Veteran network news correspondent, Mike Boettcher, has been recognized with journalism's top awards for his coverage of events that shaped the world since 1980. He also helped launch the era of 24-hour live news coverage on June 1, 1980, when he performed the first live satellite report for a fledgling network called CNN. In a three-decade network career, Boettcher received national recognition in all facets of broadcast journalism – breaking news, feature, war coverage and investigative reporting. He was also recognized for his investigations of the world's most dangerous terrorist groups. As the chief correspondent for CNN's terrorism investigation unit, a team he created in the summer of 2001, Boettcher was awarded a Peabody, his third of four National Emmys and a National Headliner award.
About Jim Lehrer
Jim Lehrer was the first guest on the new OETA program, On the Record. Born in Wichita, Kansas, in 1934, Jim Lehrer received an A.A. degree from Victoria College and a B.J. in 1956 from the University of Missouri before joining the Marine Corps. From 1959 to 1966, he was a reporter for The Dallas Morning News and then the Dallas Times-Herald.

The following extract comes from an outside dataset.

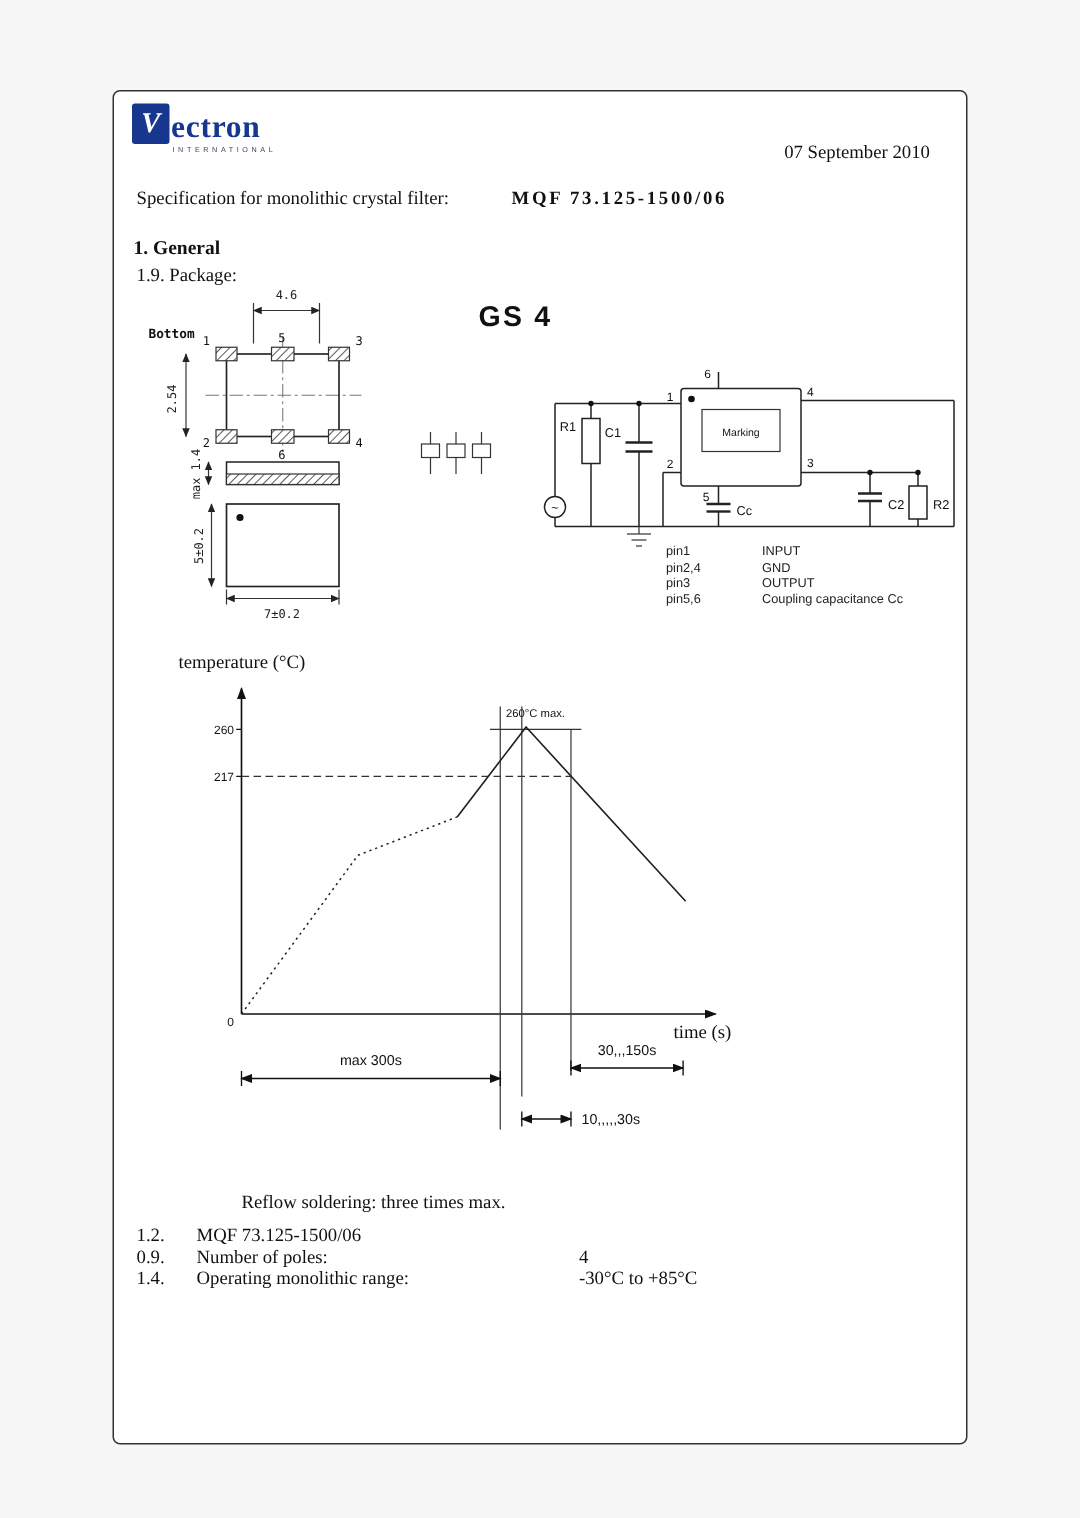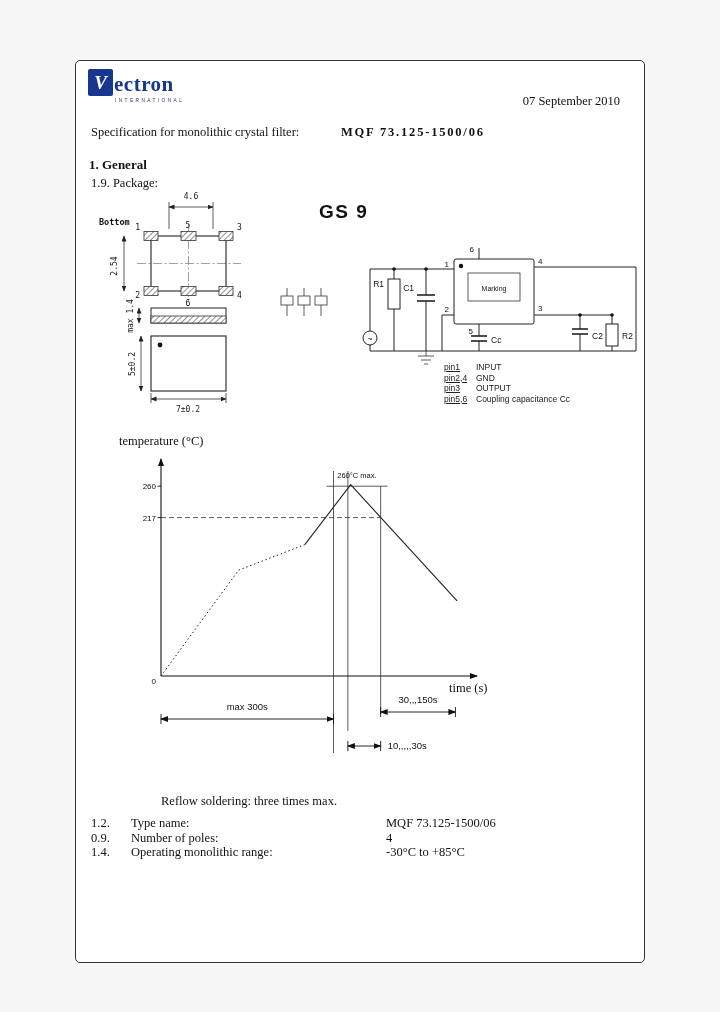"GS 9" div.abs { text: 9 -> 4 }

He was also a political columnist at the Times-Herald for several years and in 1968 became the city editor.
Lehrer's newspaper career led him to public television, first in Dallas, as KERA-TV's executive director of public affairs, on-air host and editor of a nightly news program. He subsequently moved to Washington, DC, to serve as the public affairs coordinator for PBS, and was also a member of PBS's Journalism Advisory Board and a fellow at the Corporation for Public Broadcasting. Lehrer went on to join the National Public Affairs Center for Television (NPACT) as a correspondent.